Through third parties, Njonjo intimidated Ndombi into withdrawing the motion. Later when Njonjo was cut to size, an attempt would be made to prosecute Githunguri on the same matter, leading to the famous Criminal Application NO. 271 of 1985 whose proceedings, the judges said, had earned so much notoriety that the laurels had withered:

“Stanley Munga Githunguri! You have been beseeching the court for order of prohibition. Take the order. This court gives it to you. When you leave here raise your eyes up the hills. Utter a prayer of thankfulness that your fundamental rights are protected under the juridical system of Kenya,” the judges ruled in 1986.

The Commission of Inquiry was told of the inner circle of Njonjo which stretched from Parliament, to passport control office, to the Chief Licensing Officer, Prisons bosses and wealthy businessmen.

“Njonjo’s gang of eight,” read the main headline of The Standard headline of March 14, 1984, with mugshots of former MPs Moses arap Keino, Jackson Kalweo, Said Hemed, Laban Kitele, Juma Boy, Otieno Ambala, Stephen Kiragu and former principal immigration officer James.K Mutua.

Njonjo thought he was so powerful that he could afford to threaten ministers. When Foreign Affairs Minister Robert Ouko blasted the South African apartheid regime in a speech in 1980, Njonjo reprimanded him. Ouko told him he must have been joking. Njonjo replied:“You have been warned and you had better heed my warning,” Njonjo then hang up on him.

At that time, Njonjo was not even in government having resigned to contest for MP. When he was eventually appointed a minister, he continued to rebel against the official government policy on the South African regime, granting numerous of its national safe passage into Kenya.

On April 29, 1980, four days after he had ditched Sheria House, he had two ex-MPs Jesse Gachago and Godfrey Muchiri who had been jailed two years before, brought to his home and released there. The inquiry could not believe it.

“He had the audacity to order prisoners to be taken to his house in order to effect their actual release himself…” the report reads.

But the MPs were not the only ones. Njonjo released convicted armed robbers from his Kikuyu constituency. In fact, through his manoeuvres, Njonjo got one murder convict to walk to freedom courtesy of presidential clemency.

He did so by simply inserting his name in the official list of convicts deserving presidential clemency:

“His name had been added at the bottom of the page, in between the names of two other prisoners No’s 1126 and 1127. There was no number against his name.

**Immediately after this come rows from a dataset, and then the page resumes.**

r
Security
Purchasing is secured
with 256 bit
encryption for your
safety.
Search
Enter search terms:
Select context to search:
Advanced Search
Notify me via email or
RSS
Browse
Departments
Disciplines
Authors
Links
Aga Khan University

His name had been added using a different typewriter from the one used to prepare the original list,” the commission heard.

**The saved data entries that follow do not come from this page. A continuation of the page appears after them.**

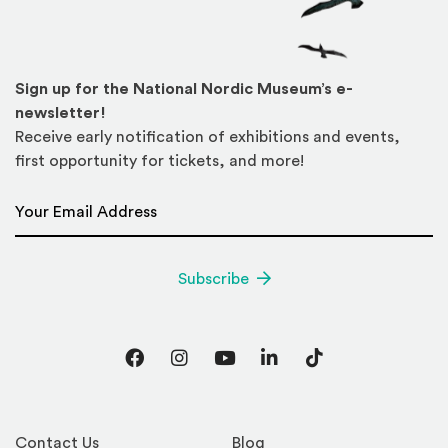
Sign up for the National Nordic Museum’s e-
newsletter!
Receive early notification of exhibitions and events,
first opportunity for tickets, and more!
Email Address
*
Subscribe
Facebook
Instagram
YouTube
LinkedIn
TikTok
Contact Us
Blog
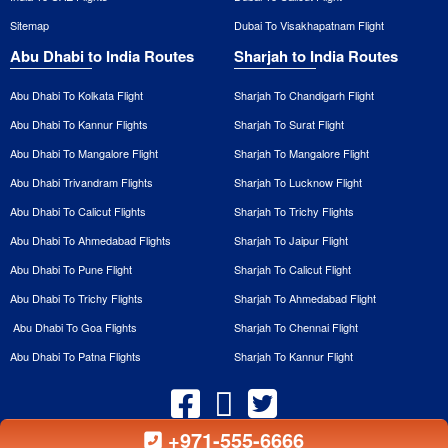
Sitemap
Dubai To Visakhapatnam Flight
Abu Dhabi to India Routes
Sharjah to India Routes
Abu Dhabi To Kolkata Flight
Sharjah To Chandigarh Flight
Abu Dhabi To Kannur Flights
Sharjah To Surat Flight
Abu Dhabi To Mangalore Flight
Sharjah To Mangalore Flight
Abu Dhabi Trivandram Flights
Sharjah To Lucknow Flight
Abu Dhabi To Calicut Flights
Sharjah To Trichy Flights
Abu Dhabi To Ahmedabad Flights
Sharjah To Jaipur Flight
Abu Dhabi To Pune Flight
Sharjah To Calicut Flight
Abu Dhabi To Trichy Flights
Sharjah To Ahmedabad Flight
Abu Dhabi To Goa Flights
Sharjah To Chennai Flight
Abu Dhabi To Patna Flights
Sharjah To Kannur Flight
+971-555-6666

For his bravado, and show of might, Njonjo was humbled with a yearlong inquiry, which was prominently covered in the media. He himself admitted he had been humbled:

“I would like to say how very sorry I am that these proceedings became necessary. It is now over a year since the inquiry was set up and we have 102 days of hearings. This has naturally been an unpleasant and sad and indeed a humbling experience for me.”

He then proceeded to address the president, crediting his Christian wisdom and expressing trust in the “wisdom and fairness of His Excellency the President.”

The commissioners were not impressed. In their report, they said in this statement, Njonjo did not appear concerned with the proceedings of the inquiry, but rather with sweet talking the president.